Distinct bin udf


I am running simple exercises over iris dataset (very small) to check how some features can be used.

I have coded a distinct UDF like this:

local function map_generic(rec)
    local names = record.bin_names(rec)
    local ret = map{}
    for i, name in ipairs(names) do
        ret[name] = rec[name]
    return ret

function distinct_bin(stream, bin)
  local function accumulate(currentList, nextElement)
    local key = nextElement[bin]
    if currentList[key] == nil then
      currentList[key] = 1
    return currentList

  local function mymerge(a, b)
    return a

  local function reducer(this, that)
    return map.merge(this, that, mymerge)

  return stream : map(map_generic) : aggregate(map{}, accumulate) : reduce(reducer)

and have some client in python:

import aerospike
import aerospike.predicates as p
import sys
import os
from config import config, NAMESPACE

client = aerospike.client(config).connect()
client.index_integer_create(NAMESPACE, 'iris', 'petal_width', 'idx_petal_width')

def get_distinct(bin):
    res = []

    def add_record(record):

    query = client.query(NAMESPACE, 'iris')
    query.apply('distinct', 'distinct_bin', [bin])
    return res[0]

res = get_distinct('species')
assert res == ['setosa',  'versicolor', 'virginica' ]

res = get_distinct('petal_length')

The questions are:

The way to achieve distinct appears ugly because map values are not interesting at all. Are there a more elegant way to reach the solution?

Aggregate/reduce returns one unique result. If size of distinct values grows, when this aproach start to be a performace problem?


i think maper can be coded better being less generic:

  local function mapper(rec)
      local ret = map{}
      ret[bin] = rec[bin]
      return ret

I want to return only the keys of final map. Can I apply another reducer for this?


If you are experimenting with UDFs and/or want to accumulate some values (like unique bins), what you are doing is the right way to go. I cannot think of a significantly better approach. Coming to your second question, obviously, as the size of the map grows, its going to take a performance hit. But as you are only maintaining only integer for each key, it will not be too bad. You should cross check by experimenting with large number of unique bins.

However, if you main intention is to know the unique bin count (or names) and don’t care if you use UDFs or not, you can use the info command API and send the command ‘bins’ (output format). You need to send this command to each node in the cluster. This approach is far more lightweight because it does not need to do an I/O at all. We just walk the metadata of the namespace and get the info. Note that this info command gives bins of the entire namespace. You cannot restrict it to the records that match an arbit secondary index query.

Thanks @sunil,

Yes, I am experimenting and trying to get the “aerospike way” to do things.

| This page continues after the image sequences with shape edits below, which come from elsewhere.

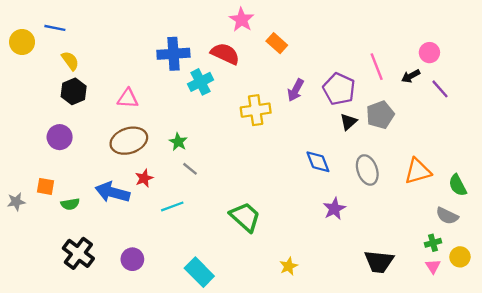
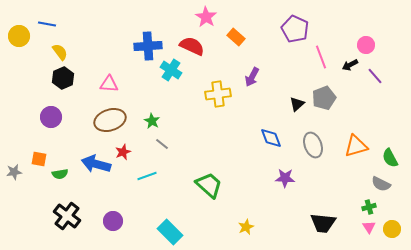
cyan cross: (200, 82) -> (171, 70), turned -30
purple pentagon: (339, 89) -> (295, 29), moved
purple star: (334, 209) -> (285, 178), turned 30
yellow circle: (460, 257) -> (392, 229), moved

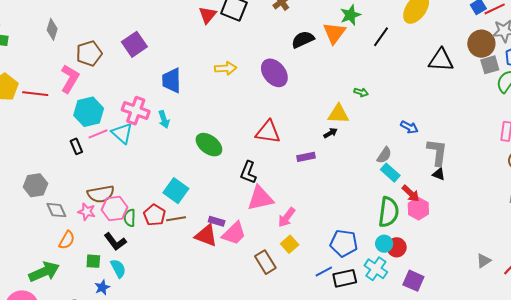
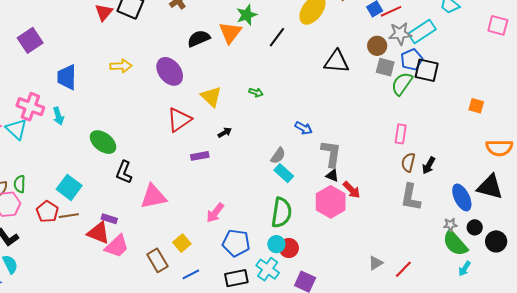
brown circle: (481, 44) -> (377, 46), size x0.7
gray square: (490, 65) -> (385, 67), turned 30
yellow triangle: (338, 114) -> (211, 97), moved, turned 40
red triangle: (268, 132) -> (179, 120), moved, turned -44
black L-shape: (248, 172) -> (124, 172), moved
red arrow: (411, 193) -> (352, 190), moved
pink hexagon: (418, 209) -> (331, 202), moved, size x1.4
pink arrow: (287, 217) -> (215, 213), moved
green semicircle: (130, 218) -> (20, 184), moved
pink trapezoid: (234, 233) -> (117, 246), moved
blue line: (324, 272) -> (191, 274), moved

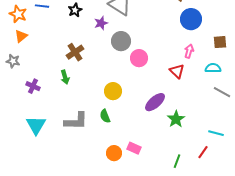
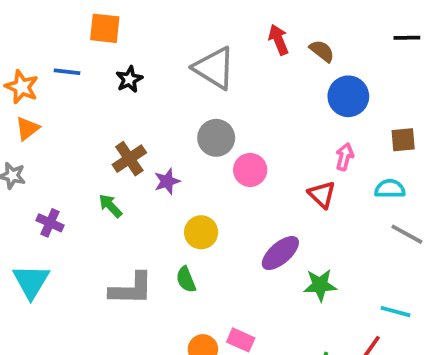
purple star: (101, 23) -> (167, 181), moved
green arrow: (65, 77) -> (110, 206), turned 152
green star: (176, 119) -> (320, 285), turned 30
cyan triangle: (36, 125) -> (31, 281), moved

Which one of following aproaches would be better with aerospike?

  1. read entire set filtering by secondary index: around 10M records of 200M total records

  2. do it in two phases: first extract distinct values (35k) for bin and later do N ranged queries with between operator

how comfortable would aerospike feel reading large dataset? is there a “best practices” for this issue?

Thanks again

From the info that you shared, I think option-1 is better. As you get everything in one shot. Secondary index queries are good when it returns a bunch of records in one go. This will avoid needing to do many back and forth with N different queries.